For now, Netflix is just saying that it’s going to start rolling out an ad tier sometime early next year — earlier this year, it told employees it was aiming for the end of 2022 — and that it would get better over time. “Our advertising business in a few years will likely look quite different than what it looks like on day one,” the company wrote in its earnings letter, while promising to deliver something better than what exists today on conventional TV and other streaming services. Eventually.
All of which was enough to make investors mildly more interested in Netflix than they were a day earlier — the company’s shares went up more than 7 percent after the news. But it’s not anything like the glory days not so long ago — as in, the beginning of the year, when Netflix was worth $600 a share. Its stock is still down two-thirds, at $200 a share.
The reality is that Netflix, Wall Street, and all the media companies that have emulated Netflix by launching their own streaming services still don’t know the answer to the most pressing question: Is Netflix running into trouble because of Netflix-specific problems? Or is the world of people willing to pay for streaming services much smaller than everyone thought just a few months ago?
We’re not going to know the answer to that one for a long time.

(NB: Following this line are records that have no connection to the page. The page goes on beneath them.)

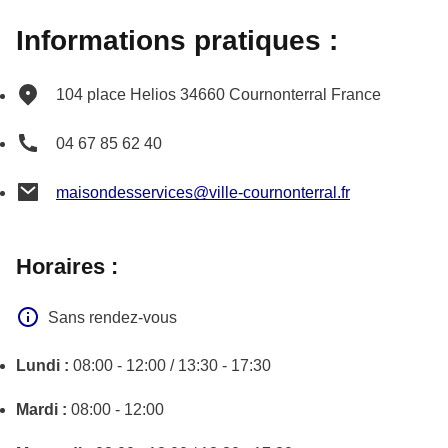
Informations pratiques :
104 place Helios
34660
Cournonterral
France
04 67 85 62 40
maisondesservices@ville-cournonterral.fr
Horaires :
Sans rendez-vous
Lundi :
08:00 - 12:00 / 13:30 - 17:30
Mardi :
08:00 - 12:00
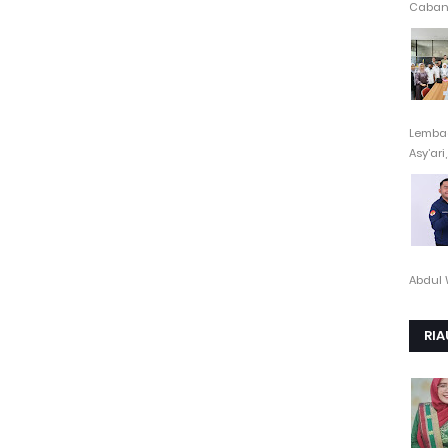
Cabang
Lembag
Asy’ari,.
Abdul 
RIA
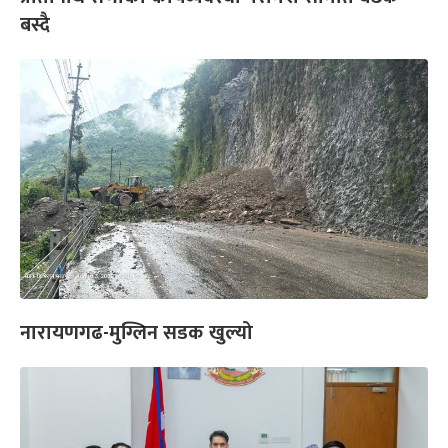
बस्दै
नारायणगढ-मुग्लिन सडक खुल्यो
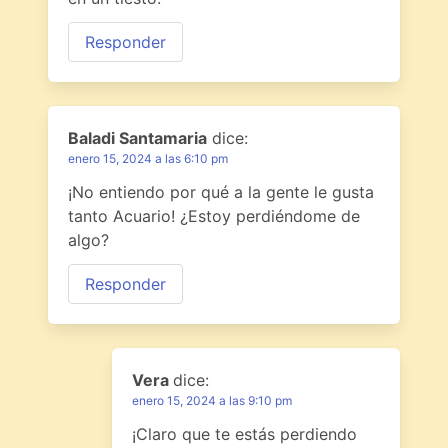
Responder
Baladi Santamaria
dice:
enero 15, 2024 a las 6:10 pm
¡No entiendo por qué a la gente le gusta
tanto Acuario! ¿Estoy perdiéndome de
algo?
Responder
Vera
dice:
enero 15, 2024 a las 9:10 pm
¡Claro que te estás perdiendo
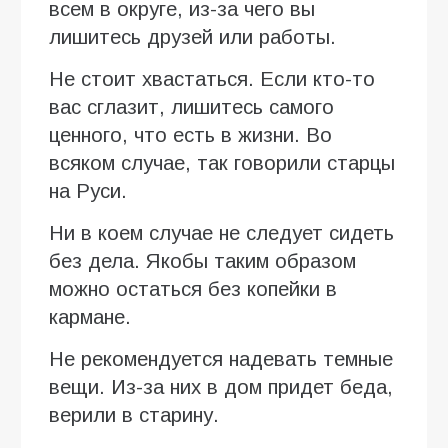
всем в округе, из-за чего вы
лишитесь друзей или работы.
Не стоит хвастаться. Если кто-то
вас сглазит, лишитесь самого
ценного, что есть в жизни. Во
всяком случае, так говорили старцы
на Руси.
Ни в коем случае не следует сидеть
без дела. Якобы таким образом
можно остаться без копейки в
кармане.
Не рекомендуется надевать темные
вещи. Из-за них в дом придет беда,
верили в старину.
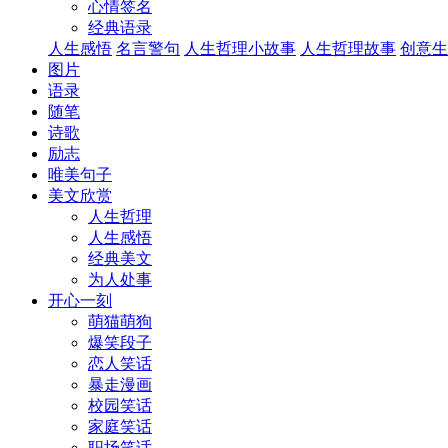
心情签名
经典语录
人生感悟
名言警句
人生哲理小故事
人生哲理故事
创意生
图片
语录
随笔
诗歌
励志
唯美句子
美文欣赏
人生哲理
人生感悟
经典美文
为人处事
开心一刻
萌猫萌狗
爆笑段子
恋人笑话
暴走漫画
校园笑话
家庭笑话
职场笑话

And for something not completely different: Last month I wrote about data that suggested that Netflix was having a hard time hanging on to its newest subscribers, and I asked readers if they were canceling Netflix, and why. That story seemed to generate a lot of response, some of which suggests that it traveled beyond the sphere of folks who normally pay attention to what I have to say about media and tech and entertainment. In any case, thanks for reading and writing. Here’s a sampling of the feedback.

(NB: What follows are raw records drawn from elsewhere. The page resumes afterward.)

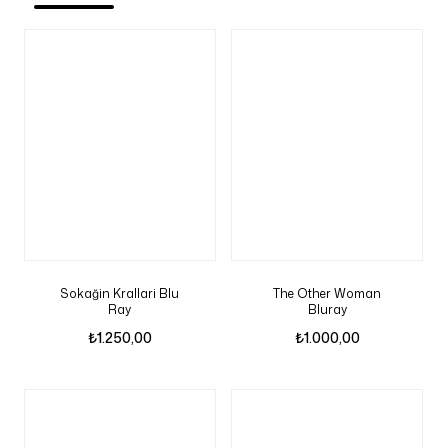
Sokağin Krallari Blu
The Other Woman
Ray
Bluray
₺
1.250,00
₺
1.000,00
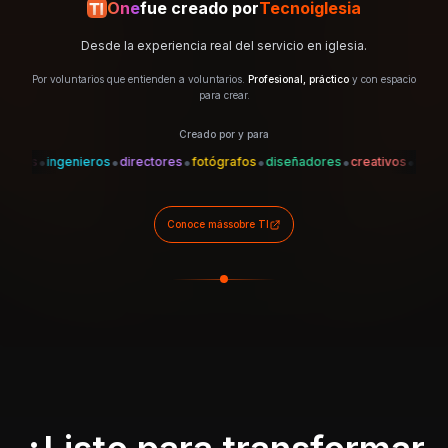
One
fue creado por
Tecnoiglesia
Desde la experiencia real del servicio en iglesia.
Por voluntarios que entienden a voluntarios.
Profesional, práctico
y con espacio
para crear.
Creado por y para
•
•
•
•
•
•
•
s
ingenieros
directores
fotógrafos
diseñadores
creativos
técnicos
Conoce más
sobre TI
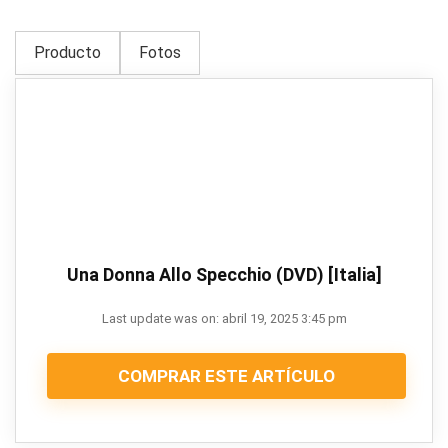
Producto
Fotos
Una Donna Allo Specchio (DVD) [Italia]
Last update was on: abril 19, 2025 3:45 pm
COMPRAR ESTE ARTÍCULO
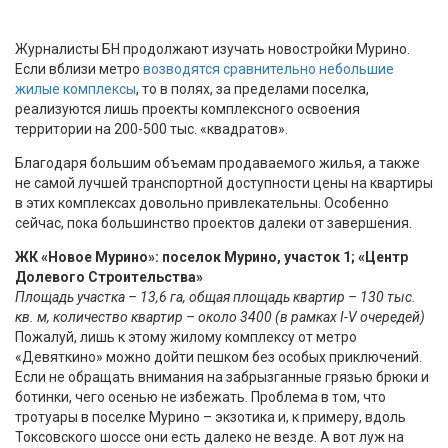
Журналисты БН продолжают изучать новостройки Мурино.
Если вблизи метро
возводятся сравнительно небольшие
жилые комплексы
, то в полях, за пределами поселка,
реализуются лишь проекты комплексного освоения
территории на 200-500 тыс. «квадратов».
Благодаря большим объемам продаваемого жилья, а также
не самой лучшей транспортной доступности цены на квартиры
в этих комплексах довольно привлекательны. Особенно
сейчас, пока большинство проектов далеки от завершения.
ЖК «Новое Мурино»: поселок Мурино, участок 1; «Центр
Долевого Строительства»
Площадь участка – 13,6 га, общая площадь квартир – 130 тыс.
кв. м, количество квартир – около 3400 (в рамках I-V очередей)
Пожалуй, лишь к этому жилому комплексу от метро
«Девяткино» можно дойти пешком без особых приключений.
Если не обращать внимания на забрызганные грязью брюки и
ботинки, чего осенью не избежать. Проблема в том, что
тротуары в поселке Мурино – экзотика и, к примеру, вдоль
Токсовского шоссе они есть далеко не везде. А вот луж на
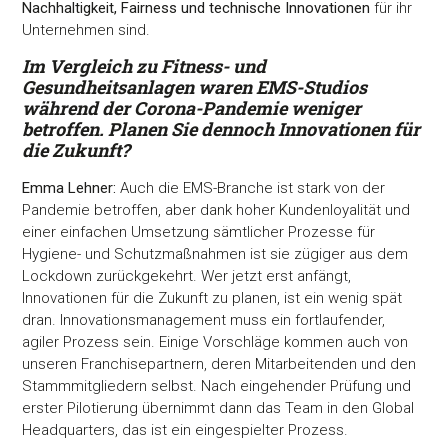
Nachhaltigkeit, Fairness und technische Innovationen
für ihr
Unternehmen sind.
Im Vergleich zu Fitness- und
Gesundheitsanlagen waren EMS-Studios
während der Corona-Pandemie weniger
betroffen. Planen Sie dennoch Innovationen für
die Zukunft?
Emma Lehner:
Auch die EMS-Branche ist stark von der
Pandemie betroffen, aber dank hoher Kundenloyalität und
einer einfachen Umsetzung sämtlicher Prozesse für
Hygiene- und Schutzmaßnahmen ist sie zügiger aus dem
Lockdown zurückgekehrt. Wer jetzt erst anfängt,
Innovationen für die Zukunft zu planen, ist ein wenig spät
dran. Innovationsmanagement muss ein fortlaufender,
agiler Prozess sein. Einige Vorschläge kommen auch von
unseren Franchisepartnern, deren Mitarbeitenden und den
Stammmitgliedern selbst. Nach eingehender Prüfung und
erster Pilotierung übernimmt dann das Team in den Global
Headquarters, das ist ein eingespielter Prozess.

“I sign up for Netflix when it has something worth watching. Then I look around at what they have and nothing else interests me ... usually too graphic or apocalyptic. Modern stuff is mostly too violent or horrifying for me. Besides, there’s stuff on other streaming services to watch, and I’m not paying for all of them. So I drift around from service to service.”
“Even though Netflix spends a ton of money on new programming, I find most of it is trash. Thanks to our children, we have access to other streaming services so we are not reliant on Netflix alone.”

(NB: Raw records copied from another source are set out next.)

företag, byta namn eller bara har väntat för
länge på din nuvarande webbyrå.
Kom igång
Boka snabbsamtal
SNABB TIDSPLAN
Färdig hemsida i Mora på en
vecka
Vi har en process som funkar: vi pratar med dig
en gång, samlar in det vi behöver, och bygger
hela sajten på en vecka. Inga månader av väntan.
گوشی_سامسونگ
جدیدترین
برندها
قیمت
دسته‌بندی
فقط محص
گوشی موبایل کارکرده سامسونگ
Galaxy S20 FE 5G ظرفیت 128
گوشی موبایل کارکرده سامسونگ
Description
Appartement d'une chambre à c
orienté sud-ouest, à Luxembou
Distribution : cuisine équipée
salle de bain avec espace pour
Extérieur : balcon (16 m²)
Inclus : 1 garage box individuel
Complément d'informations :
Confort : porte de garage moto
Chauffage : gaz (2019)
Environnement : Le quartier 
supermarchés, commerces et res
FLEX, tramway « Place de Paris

“I signed up for Netflix to binge watch Squid Game, then unsubscribed after the first month. It was comparable to paying for a ticket to a 24-hour movie festival at a theater. I’ll probably do the same for season two of SG.”
“We haven’t left yet, but we have been discussing it, and the reason is because Netflix introduces new shows and hypes them up and then cancels them after two to three seasons with absolutely no closure at all for the viewer. … We just don’t have time to watch enough TV to justify paying for seven different streaming apps. We have to choose the ones we watch the most.”
“While I occasionally view other streaming services, if I could only choose one, it would definitely be Netflix.”
“We canceled because Netflix just kept raising their prices without offering us anything more or better. We started at $7/month. Once it hit $20, we thought, ‘Is this worth it? We only watch a couple hours of TV a week...’”
“You missed one big factor, which is that many of the Un-woke are despising the down-the-throat leftist, LGBTQ, Obama-loving, and other uninteresting [content].”
“I’m hanging onto Netflix. Barely. My current calculus is, ‘If I can get one quality movie per month (the Pratt, Hemsworth blockbuster types) and one show or doc, AND I have the catalog to scroll through in a ‘there’s never anything on’ moment, I’ll continue to be a Netflix customer. I think I will definitely go for the ad tier.”